While pursuing this thread it is worth pointing out that in 2011 the chairman of the New York Philharmonic's official airline Ahmed bin Saeed Al Maktoum was involved in a high profile paternity court case. The Telegraph reports he denied being married in a secret ceremony at his Knightsbridge flat and having a son with his partner/wife, claiming she was nothing more than a "courtesan" and an "irregular" sexual partner. The Emirati tycoon, whose net worth is £19 billion, reportedly only accepted the child was his after taking a paternity test using the alias 'Robert Smith'.
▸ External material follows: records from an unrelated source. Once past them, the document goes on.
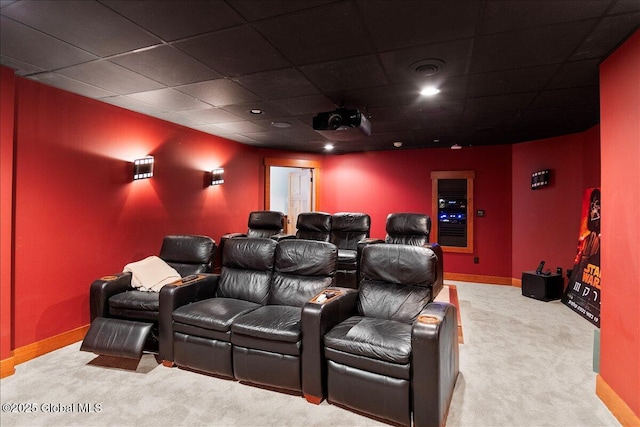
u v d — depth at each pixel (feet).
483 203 18.90
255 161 20.08
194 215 15.74
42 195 9.78
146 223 13.23
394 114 12.68
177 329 8.75
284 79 9.41
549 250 16.17
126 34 7.00
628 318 6.55
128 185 12.47
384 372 6.51
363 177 21.58
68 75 9.18
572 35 6.86
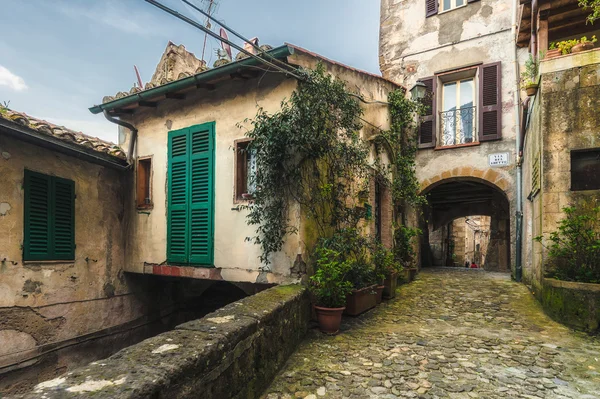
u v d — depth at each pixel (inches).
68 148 207.0
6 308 180.7
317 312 182.4
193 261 227.3
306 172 199.2
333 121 211.3
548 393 117.3
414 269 355.6
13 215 185.8
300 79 191.0
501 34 362.3
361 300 218.7
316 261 201.3
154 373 66.9
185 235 231.6
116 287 245.9
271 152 189.9
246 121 214.7
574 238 192.4
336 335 178.7
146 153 256.1
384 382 126.0
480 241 1021.2
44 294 199.0
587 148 199.9
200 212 227.9
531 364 140.9
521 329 187.0
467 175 369.1
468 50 377.1
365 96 285.7
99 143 249.8
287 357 146.6
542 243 211.2
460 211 605.6
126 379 63.8
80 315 219.5
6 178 183.8
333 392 118.8
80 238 223.5
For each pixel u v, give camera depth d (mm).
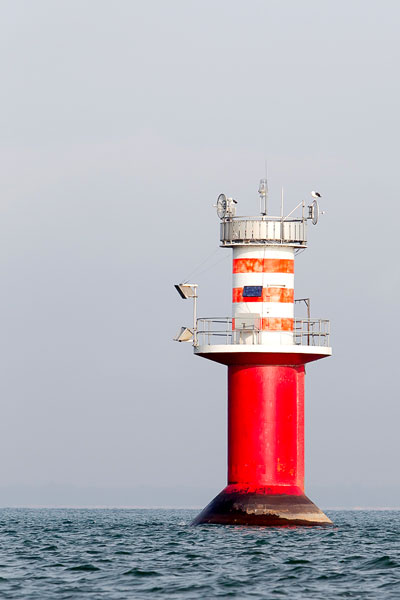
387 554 181250
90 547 193875
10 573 160875
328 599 141625
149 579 154875
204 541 195625
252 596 143250
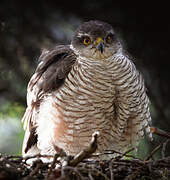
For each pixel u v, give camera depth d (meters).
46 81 11.85
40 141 12.02
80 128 11.55
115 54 11.55
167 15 14.84
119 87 11.48
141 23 14.96
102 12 15.06
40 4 15.07
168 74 14.91
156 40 14.93
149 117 12.23
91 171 9.23
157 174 9.78
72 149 11.80
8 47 15.12
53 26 15.34
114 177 9.62
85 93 11.34
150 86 14.78
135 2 14.84
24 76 15.21
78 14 15.32
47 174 9.16
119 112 11.80
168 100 14.89
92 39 11.55
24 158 9.47
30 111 12.57
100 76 11.34
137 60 14.68
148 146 13.50
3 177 9.01
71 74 11.42
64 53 12.27
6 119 15.42
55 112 11.55
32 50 15.17
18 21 15.06
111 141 12.25
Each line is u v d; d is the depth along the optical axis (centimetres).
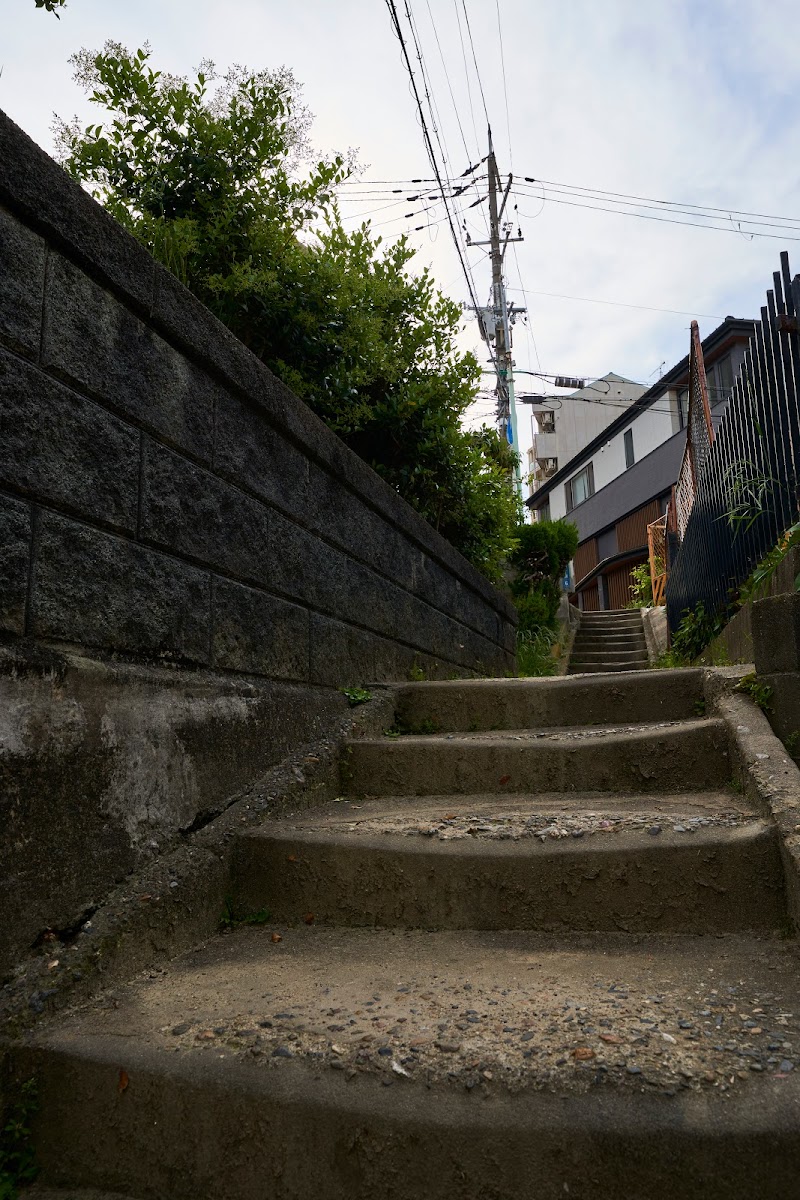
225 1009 181
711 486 621
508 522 825
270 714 311
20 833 181
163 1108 155
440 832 255
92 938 197
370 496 447
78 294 222
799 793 240
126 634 234
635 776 310
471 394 642
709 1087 140
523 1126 136
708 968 194
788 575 344
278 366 464
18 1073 166
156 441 257
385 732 393
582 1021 165
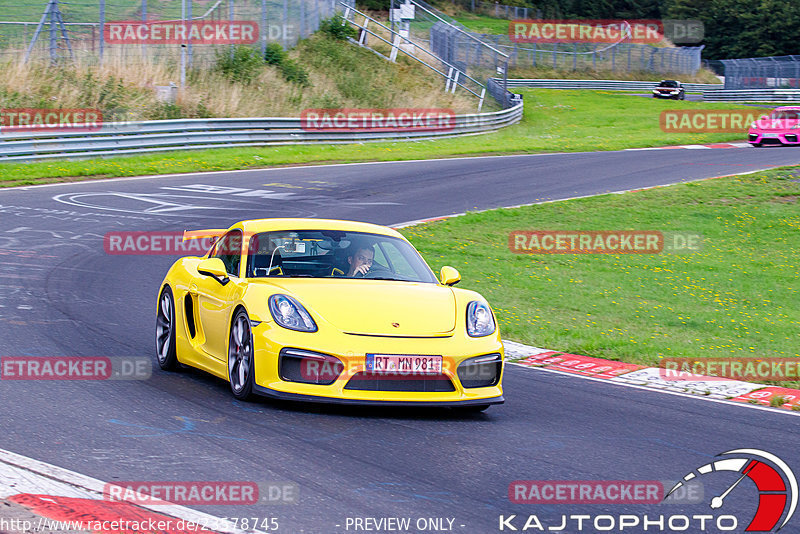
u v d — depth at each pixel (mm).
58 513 14391
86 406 21656
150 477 16562
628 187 88875
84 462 17203
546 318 41750
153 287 42062
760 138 131000
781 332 41438
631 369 32094
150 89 105625
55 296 37656
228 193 74812
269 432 20312
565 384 29141
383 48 165625
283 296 22906
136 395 23188
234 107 111938
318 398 21609
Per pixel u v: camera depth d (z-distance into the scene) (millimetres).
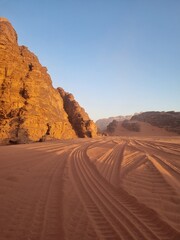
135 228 4945
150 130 87062
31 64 40906
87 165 12508
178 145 26281
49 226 4945
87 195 7137
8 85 33000
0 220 5160
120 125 98750
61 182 8547
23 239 4379
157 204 6469
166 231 4832
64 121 42438
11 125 29969
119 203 6508
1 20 43781
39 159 13914
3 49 33781
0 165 11266
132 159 14812
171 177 9781
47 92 43062
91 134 50469
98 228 4918
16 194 6973
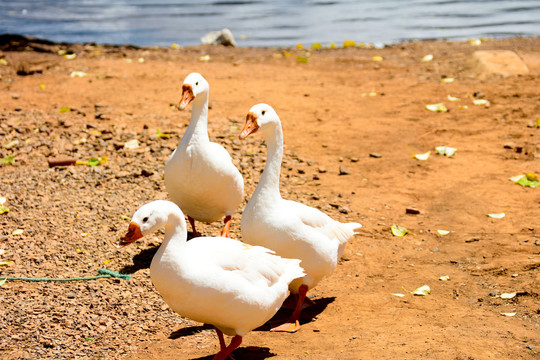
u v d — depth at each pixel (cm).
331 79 1686
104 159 1040
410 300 666
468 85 1560
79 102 1411
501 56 1717
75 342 576
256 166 1044
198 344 584
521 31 2350
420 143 1190
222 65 1847
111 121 1270
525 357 531
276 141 638
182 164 740
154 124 1255
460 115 1337
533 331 584
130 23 2805
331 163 1099
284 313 662
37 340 573
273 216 626
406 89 1560
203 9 3173
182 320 629
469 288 691
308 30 2558
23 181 954
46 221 823
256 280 539
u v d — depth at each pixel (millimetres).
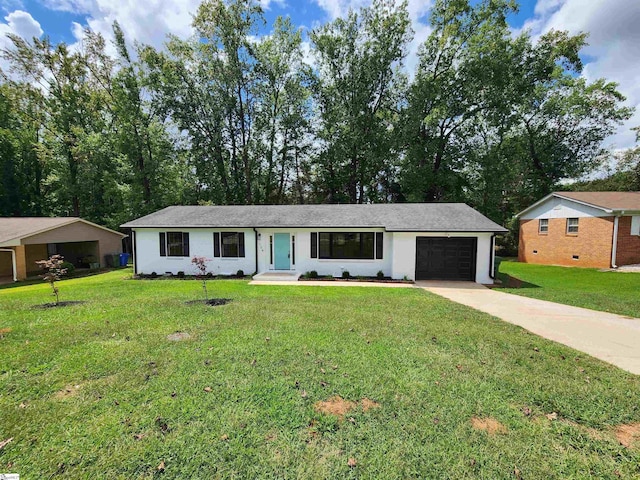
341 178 27141
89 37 23031
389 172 25734
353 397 3633
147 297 9375
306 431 3049
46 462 2656
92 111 25000
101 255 21359
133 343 5262
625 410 3451
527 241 20609
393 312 7461
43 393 3713
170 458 2699
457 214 14492
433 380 4039
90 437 2951
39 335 5684
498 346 5262
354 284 12484
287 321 6594
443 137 24625
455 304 8531
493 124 22406
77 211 26859
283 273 14320
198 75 25281
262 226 14266
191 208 17688
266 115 26469
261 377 4086
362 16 23375
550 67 22734
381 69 23734
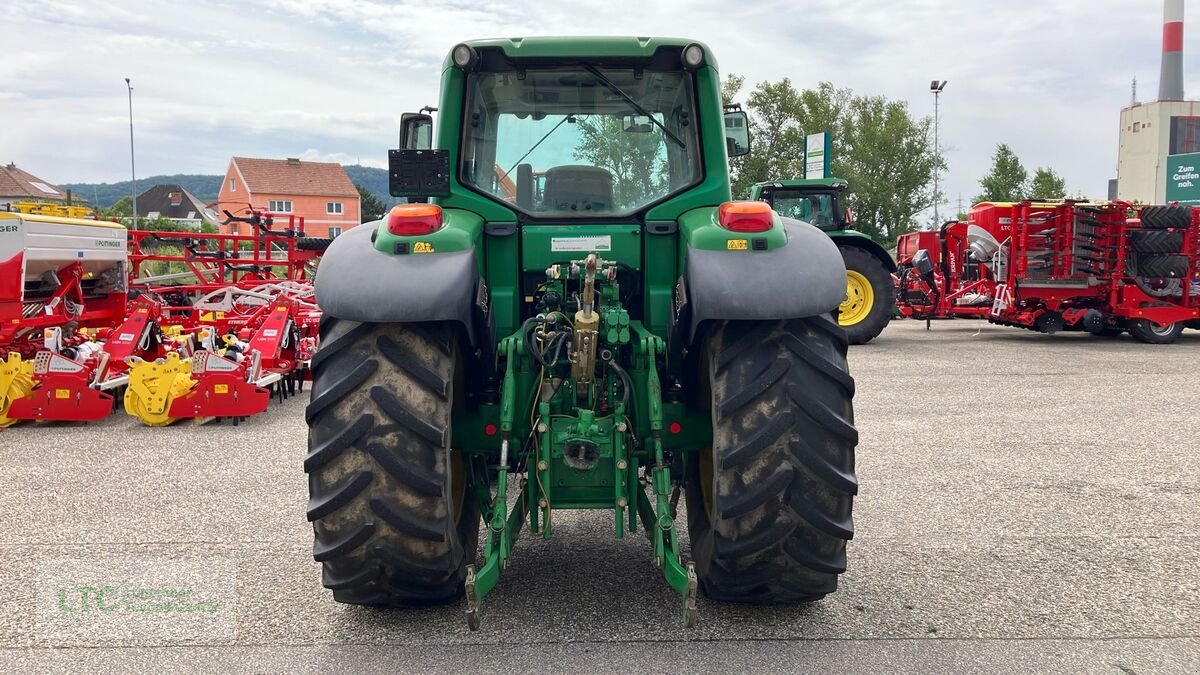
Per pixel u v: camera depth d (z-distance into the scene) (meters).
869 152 48.94
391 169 3.27
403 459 2.79
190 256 11.90
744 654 2.91
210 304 10.16
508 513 3.42
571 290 3.42
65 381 6.90
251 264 12.90
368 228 3.20
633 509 3.17
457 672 2.80
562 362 3.17
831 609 3.29
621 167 3.54
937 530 4.27
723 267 2.85
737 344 2.92
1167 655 2.91
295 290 11.06
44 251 7.63
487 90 3.54
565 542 4.12
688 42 3.48
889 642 3.00
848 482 2.81
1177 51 69.69
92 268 8.74
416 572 2.90
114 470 5.50
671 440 3.35
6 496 4.88
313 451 2.83
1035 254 13.37
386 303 2.76
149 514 4.53
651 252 3.42
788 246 2.94
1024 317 13.67
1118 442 6.28
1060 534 4.21
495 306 3.40
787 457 2.81
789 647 2.97
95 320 8.90
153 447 6.20
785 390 2.83
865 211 49.59
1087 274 13.33
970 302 13.96
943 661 2.87
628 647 2.97
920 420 7.11
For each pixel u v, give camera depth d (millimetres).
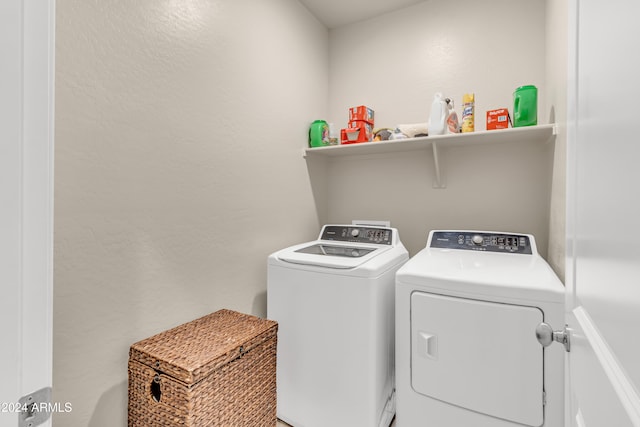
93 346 1146
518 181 2035
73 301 1091
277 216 2102
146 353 1188
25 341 460
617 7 439
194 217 1525
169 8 1388
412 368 1444
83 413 1122
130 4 1235
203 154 1563
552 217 1715
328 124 2510
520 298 1222
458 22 2193
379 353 1533
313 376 1629
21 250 454
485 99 2105
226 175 1703
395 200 2439
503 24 2055
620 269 418
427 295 1398
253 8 1875
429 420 1406
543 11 1939
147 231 1317
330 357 1578
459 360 1327
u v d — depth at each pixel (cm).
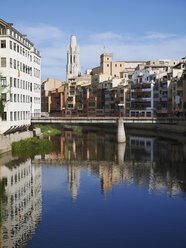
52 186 3725
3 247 2269
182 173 4341
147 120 7888
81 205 3105
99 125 13812
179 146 6862
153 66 13438
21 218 2769
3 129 5878
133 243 2355
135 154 5884
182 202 3173
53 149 6481
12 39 6062
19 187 3675
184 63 11062
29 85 7425
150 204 3127
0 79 5800
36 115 8344
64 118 7662
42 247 2283
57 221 2727
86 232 2528
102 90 14125
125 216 2842
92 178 4097
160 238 2436
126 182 3897
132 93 12062
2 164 4891
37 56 8706
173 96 10212
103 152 6128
The marginalisation of women in Dubai and elsewhere in the UAE is undoubtedly far worse that the lamentable marginalisation of women in Western classical music. And returning to that gender equality pledge, how many orchestras welcomed with open arms at the BBC Proms between now and 2020 will also have strutted their stuff in the UAE where wife beating is sanctioned? How many others will join Simon Rattle and the Berlin Philharmonic, Gustavo Dudamel, Riccardo Muti, Iván Fischer and the Budapest Festival Orchestra, and Jordi Savall in accepting thirty pieces of silver from Abu Dhabi and other tarnished regimes? How many more feel-good press releases are we expected to swallow without questioning what celebrity musicians do 4500 miles from the Albert Hall?

In conclusion I will say goodbye to any remaining slim chance of 'likes' and re-tweets and raise concerns about the misuse of the gender equality ticket for click bait-friendly ethical whitewashing, as in the example of the BBC Proms cited above. This blog was one of the very first to raise the problem of gender inequality, ironically in an article about the lack of women composers in the 2006 Proms season. Great work has been done to eliminate gender inequality and much work still needs to be done; but classical music must beware of single issue fanaticism. Gender inequality must be eradicated, but so must a number of other ethical malpractices including ethnic discrimination, and cosying up to ethically-compromised regimes and ethically-compromised corporations. Tackling gender inequality is just one component in building a truly diverse and ethical classical music; it is not the only component.



Also on Facebook and Twitter. Any copyrighted material is included as "fair use" for critical analysis only, and will be removed at the request of copyright owner(s).

1 comment:

Graeme said...

What irks me is that if Radio 3 really meant what they say about women composers, including commissioning 50% of new works, they should do a concert performance of The Wreckers, or another BIG piece, rather than just token bits and pieces of work.